<<<<

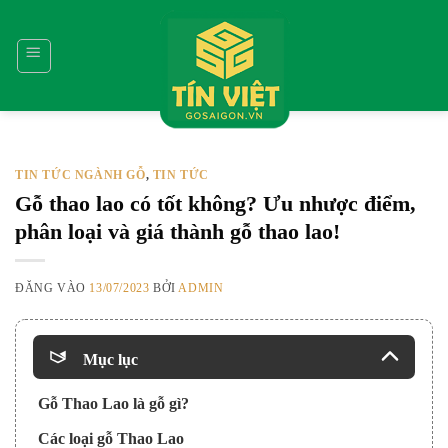
Bỏ
qua
nội
dung
TIN TỨC NGÀNH GỖ
TIN TỨC
,
Gỗ thao lao có tốt không? Ưu nhược điểm,
phân loại và giá thành gỗ thao lao!
ĐĂNG VÀO
13/07/2023
BỞI
ADMIN
Mục lục
Gỗ Thao Lao là gỗ gì?
Các loại gỗ Thao Lao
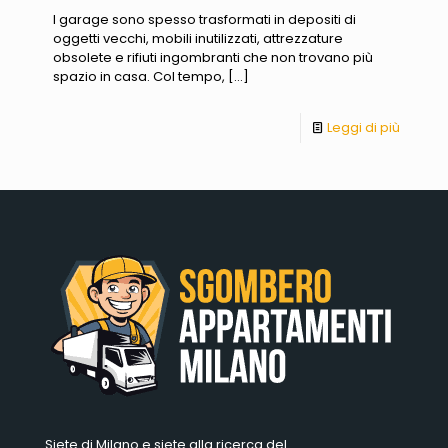
I garage sono spesso trasformati in depositi di
oggetti vecchi, mobili inutilizzati, attrezzature
obsolete e rifiuti ingombranti che non trovano più
spazio in casa. Col tempo,
[…]
Leggi di più
Siete di Milano e siete alla ricerca del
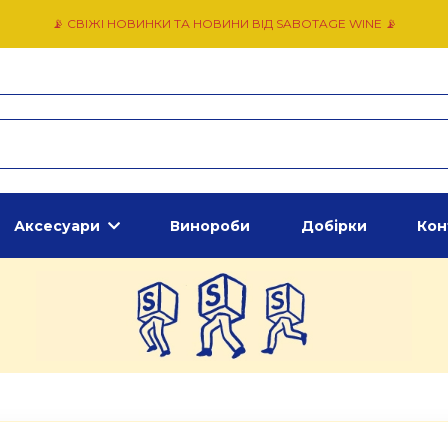
📡 СВІЖІ НОВИНКИ ТА НОВИНИ ВІД SABOTAGE WINE 📡
Аксесуари
Винороби
Добірки
Кон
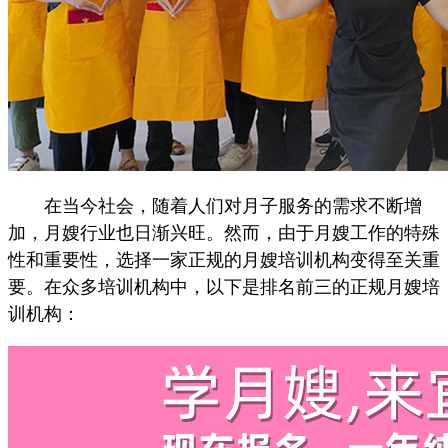
在当今社会，随着人们对月子服务的需求不断增
加，月嫂行业也日渐兴旺。然而，由于月嫂工作的特殊
性和重要性，选择一家正规的月嫂培训机构变得至关重
要。在众多培训机构中，以下是排名前三的正规月嫂培
训机构：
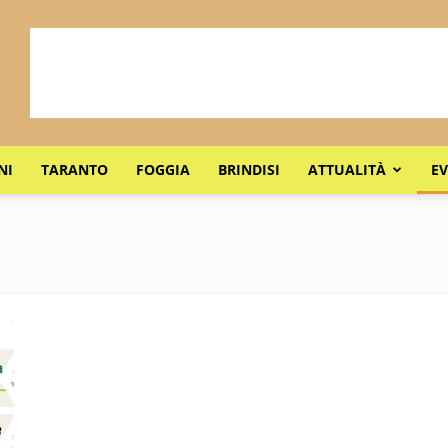
NI
TARANTO
FOGGIA
BRINDISI
ATTUALITÀ
EV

>>>>

**TÂCHE À RÉALISER**
Reprenez sous forme de liste numérotée toutes les lignes du texte lu dans l'ensemble des items, en omettant les lignes vides. N'incluez pas les images dans votre réponse, s'il vous plaît.

**RÉPONSE**
1. Bỏ
2. qua
3. nội
4. dung
5. TIN TỨC NGÀNH GỖ
6. TIN TỨC
7. ,
8. Gỗ thao lao có tốt không? Ưu nhược điểm,
9. phân loại và giá thành gỗ thao lao!
10. ĐĂNG VÀO
11. 13/07/2023
12. BỞI
13. ADMIN
14. Mục lục
15. Gỗ Thao Lao là gỗ gì?
16. Các loại gỗ Thao Lao
17. I garage sono spesso trasformati in depositi di
18. oggetti vecchi, mobili inutilizzati, attrezzature
19. obsolete e rifiuti ingombranti che non trovano più
20. spazio in casa. Col tempo,
21. […]
22. Leggi di più
23. Siete di Milano e siete alla ricerca del
24. 📡 СВІЖІ НОВИНКИ ТА НОВИНИ ВІД SABOTAGE WINE 📡
25. Аксесуари
26. Винороби
27. Добірки
28. Кон
29. 在当今社会，随着人们对月子服务的需求不断增
30. 加，月嫂行业也日渐兴旺。然而，由于月嫂工作的特殊
31. 性和重要性，选择一家正规的月嫂培训机构变得至关重
32. 要。在众多培训机构中，以下是排名前三的正规月嫂培
33. 训机构：
34. NI
35. TARANTO
36. FOGGIA
37. BRINDISI
38. ATTUALITÀ
39. EV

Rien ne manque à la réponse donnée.